++++ Text shown ++++

Hitori “Bocchi” Gotoh is a high school girl who struggles with anxiety. She has no friends at school and her family struggles to understand her. But Hitori has a secret — she’s an incredible guitarist who goes by the handle “guitarhero” online. BOCCHI THE ROCK! is the story of Hitori’s quest to join a rock band and become somebody she can be proud of. But it is also the story of her classmates and peers who realize, to their amazement, that Bocchi rocks.

 

It’s an underdog story, and so was the making of the show itself. The young staff of Bocchi includes talented folks like the character designer Kerorira and the live performance director Yusuke Kawakami. Cameos by resident Trigger genius Kai Ikarashi as well as Toshimasa Ishii, who directed last year’s transformative anime adaptation of 86 EIGHTY-SIX, keep things exciting. Steering the ship is the show’s director, Keiichiro Saito. Saito directed and storyboarded the eighth episode of Sonny Boy, one of the most idiosyncratic episodes of TV anime to be aired in recent memory. His take on BOCCHI is less abstract than that formidable masterpiece, but just as willing to take big risks.

++++

Assignment 1 ::
Name every real person the text about BOCCHI THE ROCK! mentions, leaving out the character Hitori Gotoh.

++++ Extracted entries ++++

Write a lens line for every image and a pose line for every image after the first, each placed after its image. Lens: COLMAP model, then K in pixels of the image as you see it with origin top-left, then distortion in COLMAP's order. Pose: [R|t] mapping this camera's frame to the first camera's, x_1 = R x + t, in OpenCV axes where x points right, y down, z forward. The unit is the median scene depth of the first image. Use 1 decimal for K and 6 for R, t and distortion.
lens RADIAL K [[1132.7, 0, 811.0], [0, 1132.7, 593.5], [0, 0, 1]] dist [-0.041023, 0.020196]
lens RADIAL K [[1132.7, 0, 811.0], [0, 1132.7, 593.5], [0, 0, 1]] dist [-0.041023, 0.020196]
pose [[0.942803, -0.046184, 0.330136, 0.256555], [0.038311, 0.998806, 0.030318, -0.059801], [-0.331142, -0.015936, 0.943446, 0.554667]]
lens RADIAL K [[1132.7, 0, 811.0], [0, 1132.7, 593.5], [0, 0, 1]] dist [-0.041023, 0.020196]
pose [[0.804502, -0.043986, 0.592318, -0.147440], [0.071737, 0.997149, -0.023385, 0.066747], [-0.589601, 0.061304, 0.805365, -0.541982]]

++++

Assignment 2 ::
Please return every line of the records above, unchanged and in order, from the first record to the last.

Written response 1 ::
Kerorira, Yusuke Kawakami, Kai Ikarashi, Toshimasa Ishii, Keiichiro Saito

Written response 2 ::
Write a lens line for every image and a pose line for every image after the first, each placed after its image. Lens: COLMAP model, then K in pixels of the image as you see it with origin top-left, then distortion in COLMAP's order. Pose: [R|t] mapping this camera's frame to the first camera's, x_1 = R x + t, in OpenCV axes where x points right, y down, z forward. The unit is the median scene depth of the first image. Use 1 decimal for K and 6 for R, t and distortion.
lens RADIAL K [[1132.7, 0, 811.0], [0, 1132.7, 593.5], [0, 0, 1]] dist [-0.041023, 0.020196]
lens RADIAL K [[1132.7, 0, 811.0], [0, 1132.7, 593.5], [0, 0, 1]] dist [-0.041023, 0.020196]
pose [[0.942803, -0.046184, 0.330136, 0.256555], [0.038311, 0.998806, 0.030318, -0.059801], [-0.331142, -0.015936, 0.943446, 0.554667]]
lens RADIAL K [[1132.7, 0, 811.0], [0, 1132.7, 593.5], [0, 0, 1]] dist [-0.041023, 0.020196]
pose [[0.804502, -0.043986, 0.592318, -0.147440], [0.071737, 0.997149, -0.023385, 0.066747], [-0.589601, 0.061304, 0.805365, -0.541982]]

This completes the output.